:: EXERCISE INSTRUCTIONS ::
Please state how much the meal eaten inside the San Telmo Market cost, according to the travel post below.

Sunday, January 9, 2011

Sunday - from San Telmo to Recoleta

If you are in Buenos Aires on a Sunday, you must visit San Telmo's market, an open air antique market right at the hippie neighbourhood of San Telmo. It seems that the whole population was there with the tourists, of course. You can find old things, as well as art pieces - photographs and paintings - artcrafts and clothes.
Make sure you wear a good pair of shoes. You will certainly walk a lot. The market main street goes on for about 10 blocks!!!
All the way to the Plaza Del Mayo.


FROM WIKIPEDIA: San Telmo ("Saint Pedro González Telmo") is the oldest barrio (neighborhood) of Buenos Aires, Argentina. It is a well-preserved area of the Argentine metropolis and is characterized by its colonial buildings. Cafes, tango parlors and antique shops line the cobblestone streets, which are often filled with artists and dancers.
San Telmo's attractions include old churches (e.g. San Pedro Telmo), museums, antique stores and a semi-permanent antique fair (Feria de Antigüedades) in the main public square, Plaza Dorrego. Tango-related activities for both locals and tourists are in the area.


Sombreros= hats!
I love the characters that you find just hanging out there.

It was impressive to see the number of Brazilian tourists. They were speaking Portuguese everywhere, a real difference from 15 years ago when Argentineans used to come to Brazil for vacations. Our turn now!


You can find pretty much everything there!

Me showing off my 4 and half months pregnant belly while enjoying the hot weather at the market.

This lady was dancing tango, right there on the street.

It's a great place to take pictures, but we were warned many times to really be careful with our bags and cameras.

Girls are selling home made empanadas on every corner.



We went in the San Telmo Market (an indoor one). There they sell antiques, clothes, art crafts and food. It's an old and almost ugly place. But because of its picturesque look, it turns into an original and fun little place.



We decided to eat in the market. It's not the cleanest place, but for 20 pesos (about 6 dollars) we had a delicious meal with meat loaf and french fries.
Our waiter
making some meat empanadas.
They also sell fruits and vegetable like any other market.

Here Mike was trying to bargain, but they are tough! He walked away and the lady didn't want to settled at 5 pesos less, or less than 2 dollars.

This main street (Defensa street) is packed with people and hippies selling theit stuff on both side walks.
Sometimes it's hard to move foward.

After hours of walking, we got to the Plaza Del Mayo and headed to another part of the city: the Recoleta neighbourhood.

FROM WIKIPEDIA: Recoleta is a downtown residential neighborhood in the city of Autonomous City of Buenos Aires, Argentina; it is an area of great historical and architectural interest, due, particularly to the Recoleta Cemetery located there. It is also an important tourist destination and cultural center of the city.
It is also considered one of the more affluent neighborhoods, and the cost per square meter/foot of real estate is one of the highest in the city.

:: EXCERPTED DATA ::
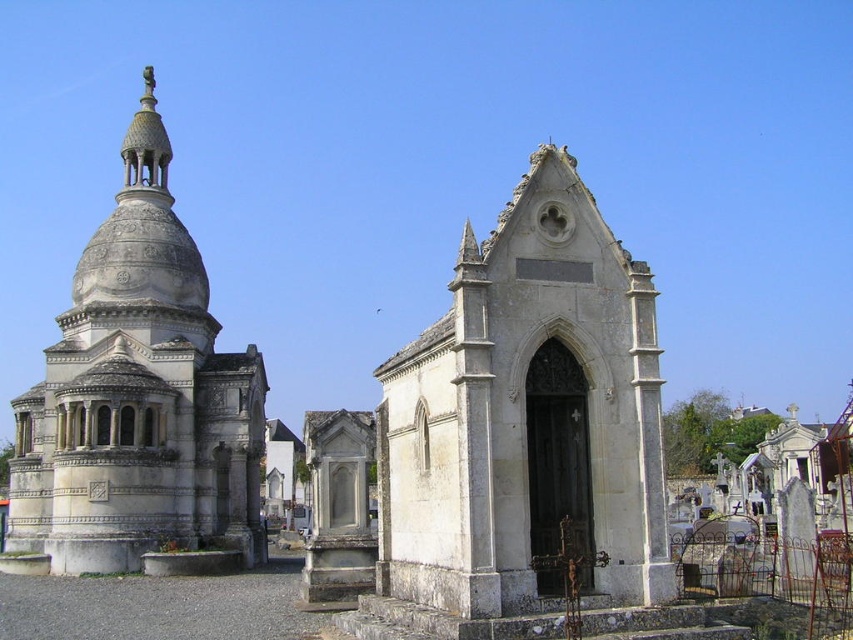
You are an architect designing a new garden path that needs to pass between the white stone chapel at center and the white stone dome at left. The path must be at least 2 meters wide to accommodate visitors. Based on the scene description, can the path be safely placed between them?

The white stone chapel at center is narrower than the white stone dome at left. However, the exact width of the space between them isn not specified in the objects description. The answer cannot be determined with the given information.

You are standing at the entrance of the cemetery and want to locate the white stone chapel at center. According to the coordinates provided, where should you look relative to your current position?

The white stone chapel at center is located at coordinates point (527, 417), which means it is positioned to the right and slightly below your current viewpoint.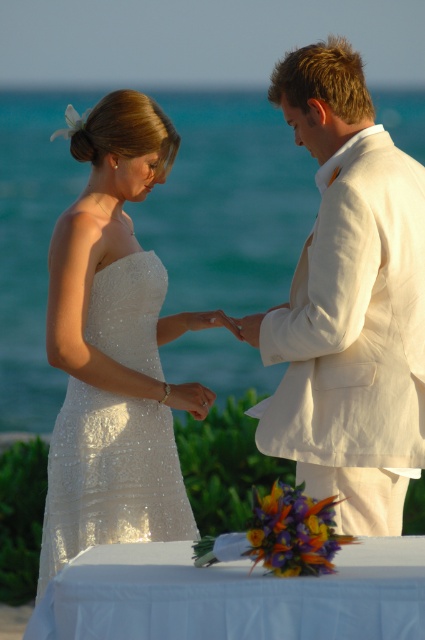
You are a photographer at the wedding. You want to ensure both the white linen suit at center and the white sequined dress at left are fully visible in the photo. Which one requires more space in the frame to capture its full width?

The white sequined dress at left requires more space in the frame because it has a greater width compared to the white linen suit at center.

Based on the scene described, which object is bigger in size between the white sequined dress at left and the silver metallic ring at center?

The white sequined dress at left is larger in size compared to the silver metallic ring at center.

--

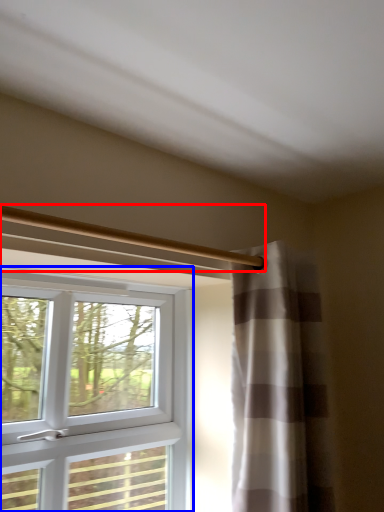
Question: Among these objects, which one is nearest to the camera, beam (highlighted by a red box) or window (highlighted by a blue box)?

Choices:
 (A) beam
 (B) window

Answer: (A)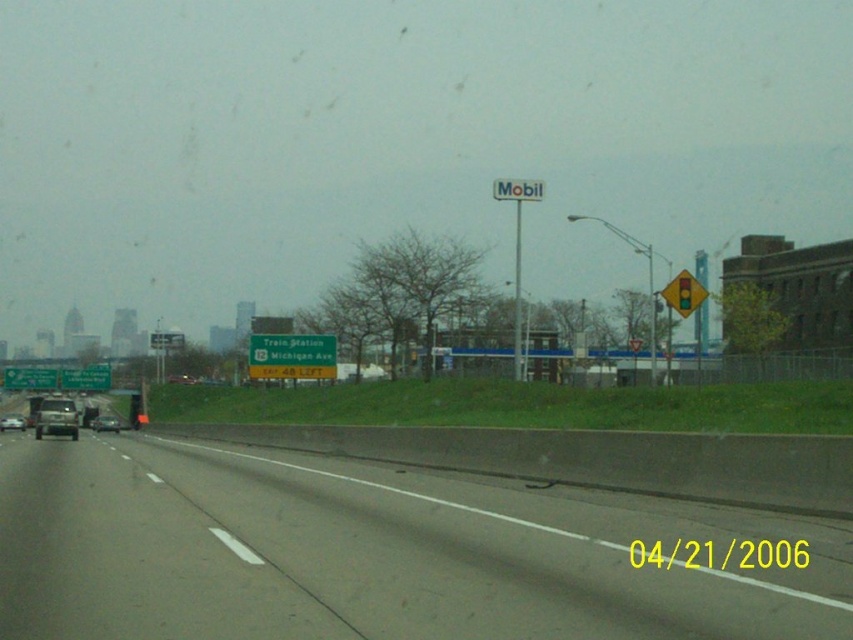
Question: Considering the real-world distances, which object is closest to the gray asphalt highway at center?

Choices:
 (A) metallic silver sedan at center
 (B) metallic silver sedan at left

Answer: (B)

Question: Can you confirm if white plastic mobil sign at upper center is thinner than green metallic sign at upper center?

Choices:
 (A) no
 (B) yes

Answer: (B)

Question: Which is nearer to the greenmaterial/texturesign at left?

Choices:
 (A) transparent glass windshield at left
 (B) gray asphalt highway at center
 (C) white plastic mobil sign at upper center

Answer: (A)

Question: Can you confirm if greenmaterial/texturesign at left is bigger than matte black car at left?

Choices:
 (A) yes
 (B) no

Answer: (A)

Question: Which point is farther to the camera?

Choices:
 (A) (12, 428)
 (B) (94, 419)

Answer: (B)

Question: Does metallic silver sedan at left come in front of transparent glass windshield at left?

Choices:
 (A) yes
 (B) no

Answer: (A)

:: WRITTEN ANSWER ::
20 pesos, about 6 dollars.